WORK INSTRUCTION: Repeat the whole listing exactly as it appears.

DATA LISTING:
######

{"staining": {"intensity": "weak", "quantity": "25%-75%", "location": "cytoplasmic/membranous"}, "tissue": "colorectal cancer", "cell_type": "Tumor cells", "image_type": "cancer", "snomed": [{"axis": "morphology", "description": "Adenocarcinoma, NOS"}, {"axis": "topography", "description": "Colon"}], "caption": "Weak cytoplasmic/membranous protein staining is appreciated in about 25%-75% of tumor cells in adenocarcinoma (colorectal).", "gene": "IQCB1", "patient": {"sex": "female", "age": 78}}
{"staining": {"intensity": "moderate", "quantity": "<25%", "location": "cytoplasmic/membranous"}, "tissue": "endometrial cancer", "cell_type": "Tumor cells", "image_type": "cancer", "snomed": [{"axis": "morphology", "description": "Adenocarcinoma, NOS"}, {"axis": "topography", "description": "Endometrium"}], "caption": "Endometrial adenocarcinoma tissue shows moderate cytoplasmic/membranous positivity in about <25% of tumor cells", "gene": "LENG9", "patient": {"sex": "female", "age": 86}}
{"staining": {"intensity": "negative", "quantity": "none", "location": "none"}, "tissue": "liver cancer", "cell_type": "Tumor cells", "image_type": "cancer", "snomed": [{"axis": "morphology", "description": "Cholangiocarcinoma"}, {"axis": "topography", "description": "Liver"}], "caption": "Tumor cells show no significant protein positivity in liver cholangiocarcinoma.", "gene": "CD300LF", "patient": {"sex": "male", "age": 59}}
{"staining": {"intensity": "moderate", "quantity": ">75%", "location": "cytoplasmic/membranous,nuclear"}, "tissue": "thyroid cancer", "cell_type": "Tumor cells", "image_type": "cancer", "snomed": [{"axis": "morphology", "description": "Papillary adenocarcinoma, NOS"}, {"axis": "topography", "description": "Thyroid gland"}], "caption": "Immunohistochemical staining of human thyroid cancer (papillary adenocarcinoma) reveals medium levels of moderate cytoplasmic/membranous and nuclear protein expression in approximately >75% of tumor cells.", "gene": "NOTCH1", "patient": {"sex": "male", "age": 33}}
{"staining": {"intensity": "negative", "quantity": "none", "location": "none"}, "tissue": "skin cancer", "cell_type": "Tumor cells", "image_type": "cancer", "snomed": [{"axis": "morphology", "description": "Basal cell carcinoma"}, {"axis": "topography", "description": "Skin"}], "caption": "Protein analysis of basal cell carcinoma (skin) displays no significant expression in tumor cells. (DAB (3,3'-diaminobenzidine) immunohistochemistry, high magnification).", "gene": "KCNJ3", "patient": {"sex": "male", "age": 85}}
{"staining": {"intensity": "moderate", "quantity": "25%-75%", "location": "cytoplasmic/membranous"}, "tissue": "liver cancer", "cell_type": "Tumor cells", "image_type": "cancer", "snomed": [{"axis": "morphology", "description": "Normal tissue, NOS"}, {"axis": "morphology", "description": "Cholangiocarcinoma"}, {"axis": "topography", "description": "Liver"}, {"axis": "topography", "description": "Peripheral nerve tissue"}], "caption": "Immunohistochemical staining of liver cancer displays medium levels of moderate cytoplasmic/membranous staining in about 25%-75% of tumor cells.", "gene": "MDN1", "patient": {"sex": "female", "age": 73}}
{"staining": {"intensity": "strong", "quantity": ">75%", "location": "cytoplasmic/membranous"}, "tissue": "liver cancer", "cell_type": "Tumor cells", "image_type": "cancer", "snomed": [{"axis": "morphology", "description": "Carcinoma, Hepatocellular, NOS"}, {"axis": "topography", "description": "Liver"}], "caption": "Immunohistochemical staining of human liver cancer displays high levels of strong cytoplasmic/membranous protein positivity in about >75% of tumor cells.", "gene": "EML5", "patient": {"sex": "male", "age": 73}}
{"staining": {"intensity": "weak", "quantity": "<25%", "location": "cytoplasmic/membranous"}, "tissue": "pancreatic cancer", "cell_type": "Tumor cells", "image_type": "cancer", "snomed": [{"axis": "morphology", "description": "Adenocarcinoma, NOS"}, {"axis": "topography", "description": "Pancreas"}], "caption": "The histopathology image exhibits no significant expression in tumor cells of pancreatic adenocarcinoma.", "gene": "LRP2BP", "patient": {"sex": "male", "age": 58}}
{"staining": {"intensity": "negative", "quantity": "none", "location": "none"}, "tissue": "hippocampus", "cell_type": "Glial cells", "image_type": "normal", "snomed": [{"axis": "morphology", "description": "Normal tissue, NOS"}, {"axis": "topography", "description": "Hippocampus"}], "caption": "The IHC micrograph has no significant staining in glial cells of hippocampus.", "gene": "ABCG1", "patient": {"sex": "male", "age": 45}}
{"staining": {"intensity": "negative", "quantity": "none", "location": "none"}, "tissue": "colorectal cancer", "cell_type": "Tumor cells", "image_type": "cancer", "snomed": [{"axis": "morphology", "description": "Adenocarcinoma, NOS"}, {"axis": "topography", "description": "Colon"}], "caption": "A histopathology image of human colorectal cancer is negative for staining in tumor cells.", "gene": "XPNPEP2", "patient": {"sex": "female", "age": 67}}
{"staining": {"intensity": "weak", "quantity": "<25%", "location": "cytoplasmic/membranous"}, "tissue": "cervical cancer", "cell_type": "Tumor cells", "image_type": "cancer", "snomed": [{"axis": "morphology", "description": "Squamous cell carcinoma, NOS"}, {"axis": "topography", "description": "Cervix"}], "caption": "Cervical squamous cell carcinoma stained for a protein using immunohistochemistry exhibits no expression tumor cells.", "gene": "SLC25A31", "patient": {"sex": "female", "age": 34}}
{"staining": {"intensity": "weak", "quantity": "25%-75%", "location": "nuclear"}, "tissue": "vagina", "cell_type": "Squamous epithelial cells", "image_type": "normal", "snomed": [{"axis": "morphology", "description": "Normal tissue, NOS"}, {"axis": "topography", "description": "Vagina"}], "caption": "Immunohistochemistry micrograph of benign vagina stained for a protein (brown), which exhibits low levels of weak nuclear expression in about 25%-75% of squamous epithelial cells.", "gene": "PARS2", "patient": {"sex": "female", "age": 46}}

######

REPLY:
{"staining": {"intensity": "weak", "quantity": "25%-75%", "location": "cytoplasmic/membranous"}, "tissue": "colorectal cancer", "cell_type": "Tumor cells", "image_type": "cancer", "snomed": [{"axis": "morphology", "description": "Adenocarcinoma, NOS"}, {"axis": "topography", "description": "Colon"}], "caption": "Weak cytoplasmic/membranous protein staining is appreciated in about 25%-75% of tumor cells in adenocarcinoma (colorectal).", "gene": "IQCB1", "patient": {"sex": "female", "age": 78}}
{"staining": {"intensity": "moderate", "quantity": "<25%", "location": "cytoplasmic/membranous"}, "tissue": "endometrial cancer", "cell_type": "Tumor cells", "image_type": "cancer", "snomed": [{"axis": "morphology", "description": "Adenocarcinoma, NOS"}, {"axis": "topography", "description": "Endometrium"}], "caption": "Endometrial adenocarcinoma tissue shows moderate cytoplasmic/membranous positivity in about <25% of tumor cells", "gene": "LENG9", "patient": {"sex": "female", "age": 86}}
{"staining": {"intensity": "negative", "quantity": "none", "location": "none"}, "tissue": "liver cancer", "cell_type": "Tumor cells", "image_type": "cancer", "snomed": [{"axis": "morphology", "description": "Cholangiocarcinoma"}, {"axis": "topography", "description": "Liver"}], "caption": "Tumor cells show no significant protein positivity in liver cholangiocarcinoma.", "gene": "CD300LF", "patient": {"sex": "male", "age": 59}}
{"staining": {"intensity": "moderate", "quantity": ">75%", "location": "cytoplasmic/membranous,nuclear"}, "tissue": "thyroid cancer", "cell_type": "Tumor cells", "image_type": "cancer", "snomed": [{"axis": "morphology", "description": "Papillary adenocarcinoma, NOS"}, {"axis": "topography", "description": "Thyroid gland"}], "caption": "Immunohistochemical staining of human thyroid cancer (papillary adenocarcinoma) reveals medium levels of moderate cytoplasmic/membranous and nuclear protein expression in approximately >75% of tumor cells.", "gene": "NOTCH1", "patient": {"sex": "male", "age": 33}}
{"staining": {"intensity": "negative", "quantity": "none", "location": "none"}, "tissue": "skin cancer", "cell_type": "Tumor cells", "image_type": "cancer", "snomed": [{"axis": "morphology", "description": "Basal cell carcinoma"}, {"axis": "topography", "description": "Skin"}], "caption": "Protein analysis of basal cell carcinoma (skin) displays no significant expression in tumor cells. (DAB (3,3'-diaminobenzidine) immunohistochemistry, high magnification).", "gene": "KCNJ3", "patient": {"sex": "male", "age": 85}}
{"staining": {"intensity": "moderate", "quantity": "25%-75%", "location": "cytoplasmic/membranous"}, "tissue": "liver cancer", "cell_type": "Tumor cells", "image_type": "cancer", "snomed": [{"axis": "morphology", "description": "Normal tissue, NOS"}, {"axis": "morphology", "description": "Cholangiocarcinoma"}, {"axis": "topography", "description": "Liver"}, {"axis": "topography", "description": "Peripheral nerve tissue"}], "caption": "Immunohistochemical staining of liver cancer displays medium levels of moderate cytoplasmic/membranous staining in about 25%-75% of tumor cells.", "gene": "MDN1", "patient": {"sex": "female", "age": 73}}
{"staining": {"intensity": "strong", "quantity": ">75%", "location": "cytoplasmic/membranous"}, "tissue": "liver cancer", "cell_type": "Tumor cells", "image_type": "cancer", "snomed": [{"axis": "morphology", "description": "Carcinoma, Hepatocellular, NOS"}, {"axis": "topography", "description": "Liver"}], "caption": "Immunohistochemical staining of human liver cancer displays high levels of strong cytoplasmic/membranous protein positivity in about >75% of tumor cells.", "gene": "EML5", "patient": {"sex": "male", "age": 73}}
{"staining": {"intensity": "weak", "quantity": "<25%", "location": "cytoplasmic/membranous"}, "tissue": "pancreatic cancer", "cell_type": "Tumor cells", "image_type": "cancer", "snomed": [{"axis": "morphology", "description": "Adenocarcinoma, NOS"}, {"axis": "topography", "description": "Pancreas"}], "caption": "The histopathology image exhibits no significant expression in tumor cells of pancreatic adenocarcinoma.", "gene": "LRP2BP", "patient": {"sex": "male", "age": 58}}
{"staining": {"intensity": "negative", "quantity": "none", "location": "none"}, "tissue": "hippocampus", "cell_type": "Glial cells", "image_type": "normal", "snomed": [{"axis": "morphology", "description": "Normal tissue, NOS"}, {"axis": "topography", "description": "Hippocampus"}], "caption": "The IHC micrograph has no significant staining in glial cells of hippocampus.", "gene": "ABCG1", "patient": {"sex": "male", "age": 45}}
{"staining": {"intensity": "negative", "quantity": "none", "location": "none"}, "tissue": "colorectal cancer", "cell_type": "Tumor cells", "image_type": "cancer", "snomed": [{"axis": "morphology", "description": "Adenocarcinoma, NOS"}, {"axis": "topography", "description": "Colon"}], "caption": "A histopathology image of human colorectal cancer is negative for staining in tumor cells.", "gene": "XPNPEP2", "patient": {"sex": "female", "age": 67}}
{"staining": {"intensity": "weak", "quantity": "<25%", "location": "cytoplasmic/membranous"}, "tissue": "cervical cancer", "cell_type": "Tumor cells", "image_type": "cancer", "snomed": [{"axis": "morphology", "description": "Squamous cell carcinoma, NOS"}, {"axis": "topography", "description": "Cervix"}], "caption": "Cervical squamous cell carcinoma stained for a protein using immunohistochemistry exhibits no expression tumor cells.", "gene": "SLC25A31", "patient": {"sex": "female", "age": 34}}
{"staining": {"intensity": "weak", "quantity": "25%-75%", "location": "nuclear"}, "tissue": "vagina", "cell_type": "Squamous epithelial cells", "image_type": "normal", "snomed": [{"axis": "morphology", "description": "Normal tissue, NOS"}, {"axis": "topography", "description": "Vagina"}], "caption": "Immunohistochemistry micrograph of benign vagina stained for a protein (brown), which exhibits low levels of weak nuclear expression in about 25%-75% of squamous epithelial cells.", "gene": "PARS2", "patient": {"sex": "female", "age": 46}}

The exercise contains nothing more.